According to past studies, the following factors were related to favorable visual outcomes after surgical removal of the tuberculum sellae meningiomas: younger age, shorter period of visual symptoms, less severe visual impairment, the presence of the arachnoid membrane around the lesion, predominantly vertical growth, the presence of a significant peri-tumoral edema, and extensive removal.4,7,15-18) In view of these facts, the following conditions were considered to be related to favorable visual outcomes in our patients; relatively young age, mild and short duration of visual symptoms, absence of peri-tumoral edema, and success in extensive removal. Hence, we found that even if relatively small tumors cause relatively limited visual deficits, patient symptoms can be immediately relieved by appropriate removal, and patient satisfaction can be achieved by improving patient's daily activities.

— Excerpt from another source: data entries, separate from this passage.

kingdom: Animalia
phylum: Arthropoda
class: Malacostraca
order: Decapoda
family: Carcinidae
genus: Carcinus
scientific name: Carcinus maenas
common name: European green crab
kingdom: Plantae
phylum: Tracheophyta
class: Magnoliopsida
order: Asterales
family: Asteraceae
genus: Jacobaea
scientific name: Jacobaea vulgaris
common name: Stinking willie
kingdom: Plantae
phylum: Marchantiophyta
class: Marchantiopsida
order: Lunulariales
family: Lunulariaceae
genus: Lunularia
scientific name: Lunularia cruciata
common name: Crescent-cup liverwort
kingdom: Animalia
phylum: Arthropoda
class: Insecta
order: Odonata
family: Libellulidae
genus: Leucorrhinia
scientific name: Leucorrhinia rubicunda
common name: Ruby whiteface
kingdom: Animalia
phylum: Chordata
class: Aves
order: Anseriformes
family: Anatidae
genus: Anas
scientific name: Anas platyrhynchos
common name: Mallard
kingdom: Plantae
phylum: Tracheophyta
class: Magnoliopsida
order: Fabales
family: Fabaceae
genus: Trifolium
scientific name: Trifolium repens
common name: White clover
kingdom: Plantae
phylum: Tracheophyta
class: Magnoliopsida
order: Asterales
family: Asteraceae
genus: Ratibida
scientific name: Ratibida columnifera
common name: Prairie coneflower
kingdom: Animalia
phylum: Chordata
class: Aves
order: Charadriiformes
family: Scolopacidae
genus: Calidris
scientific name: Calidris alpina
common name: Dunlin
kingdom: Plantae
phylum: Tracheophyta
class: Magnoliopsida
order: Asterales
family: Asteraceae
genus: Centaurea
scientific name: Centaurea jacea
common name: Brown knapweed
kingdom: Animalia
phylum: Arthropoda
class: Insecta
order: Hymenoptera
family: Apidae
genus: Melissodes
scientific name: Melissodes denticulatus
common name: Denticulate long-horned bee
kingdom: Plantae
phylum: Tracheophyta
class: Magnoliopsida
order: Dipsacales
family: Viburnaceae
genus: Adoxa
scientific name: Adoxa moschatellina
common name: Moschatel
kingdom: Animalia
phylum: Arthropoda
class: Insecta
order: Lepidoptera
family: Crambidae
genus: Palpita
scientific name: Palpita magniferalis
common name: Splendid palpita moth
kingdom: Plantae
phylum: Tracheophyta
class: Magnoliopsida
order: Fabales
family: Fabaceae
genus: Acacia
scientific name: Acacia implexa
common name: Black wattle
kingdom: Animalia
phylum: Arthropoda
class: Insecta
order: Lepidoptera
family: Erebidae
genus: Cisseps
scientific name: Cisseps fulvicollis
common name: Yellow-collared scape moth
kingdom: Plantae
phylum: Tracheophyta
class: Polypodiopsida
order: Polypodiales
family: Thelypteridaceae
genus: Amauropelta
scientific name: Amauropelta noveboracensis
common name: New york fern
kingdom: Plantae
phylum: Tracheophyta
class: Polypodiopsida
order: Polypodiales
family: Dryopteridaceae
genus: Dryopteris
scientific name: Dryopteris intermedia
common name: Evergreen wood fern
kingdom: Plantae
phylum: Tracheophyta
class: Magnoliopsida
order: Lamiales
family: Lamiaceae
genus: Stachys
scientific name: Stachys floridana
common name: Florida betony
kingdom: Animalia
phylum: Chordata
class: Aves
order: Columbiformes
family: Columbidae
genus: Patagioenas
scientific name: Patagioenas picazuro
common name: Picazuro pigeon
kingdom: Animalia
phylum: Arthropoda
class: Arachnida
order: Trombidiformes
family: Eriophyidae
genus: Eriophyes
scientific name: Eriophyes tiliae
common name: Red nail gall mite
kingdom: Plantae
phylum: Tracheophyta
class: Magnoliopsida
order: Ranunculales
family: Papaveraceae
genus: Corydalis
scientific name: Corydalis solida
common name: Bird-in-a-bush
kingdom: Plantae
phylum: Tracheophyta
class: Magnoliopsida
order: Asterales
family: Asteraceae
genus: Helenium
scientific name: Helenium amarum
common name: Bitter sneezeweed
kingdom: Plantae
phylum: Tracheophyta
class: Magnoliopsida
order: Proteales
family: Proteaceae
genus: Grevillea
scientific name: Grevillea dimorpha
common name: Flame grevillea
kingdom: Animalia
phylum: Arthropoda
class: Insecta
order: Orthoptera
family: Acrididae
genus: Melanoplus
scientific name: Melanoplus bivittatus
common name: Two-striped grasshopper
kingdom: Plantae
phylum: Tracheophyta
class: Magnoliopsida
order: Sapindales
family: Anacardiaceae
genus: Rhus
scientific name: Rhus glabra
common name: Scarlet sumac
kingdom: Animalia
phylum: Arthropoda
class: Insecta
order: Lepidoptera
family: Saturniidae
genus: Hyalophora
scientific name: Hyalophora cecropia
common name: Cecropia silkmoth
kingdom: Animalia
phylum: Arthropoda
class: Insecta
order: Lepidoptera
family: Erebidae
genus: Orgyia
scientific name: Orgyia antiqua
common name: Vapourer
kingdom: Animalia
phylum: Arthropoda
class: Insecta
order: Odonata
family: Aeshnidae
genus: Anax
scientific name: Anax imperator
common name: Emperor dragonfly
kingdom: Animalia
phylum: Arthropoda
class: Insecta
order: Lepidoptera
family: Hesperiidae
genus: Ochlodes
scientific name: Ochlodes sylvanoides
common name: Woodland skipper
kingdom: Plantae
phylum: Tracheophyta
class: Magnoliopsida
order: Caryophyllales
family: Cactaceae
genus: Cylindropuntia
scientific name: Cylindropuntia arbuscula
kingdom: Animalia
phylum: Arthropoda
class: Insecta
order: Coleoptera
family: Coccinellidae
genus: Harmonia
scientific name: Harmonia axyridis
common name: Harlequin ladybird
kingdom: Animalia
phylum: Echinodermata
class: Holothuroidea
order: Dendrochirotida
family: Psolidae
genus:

In addition, if the tumor involves the optic canal, the optic canal should be opened, since early optic canal unroofing could improve visual symptoms.13)
Conclusions
Tuberculum sellae meningiomas commonly present as bitemporal hemianopia and loss of visual acuity due to the compression of the optic nerve; however, they can cause small scotomas at the lower visual field center. Even if the visual field defect is not sufficiently large, daily activities, including walking or reading can be hindered. When patients exhibit visual deficits, especially in the lower center fields, surgical removal should be considered even if the tumors are small and visual deficits are limited, since improvement of both vision and daily activities can be achieved.
Informed Consent
Informed consent for publication was obtained from the patients.
Conflicts of Interest Disclosure
The authors declare no conflicts of interest directly related to the content of this article.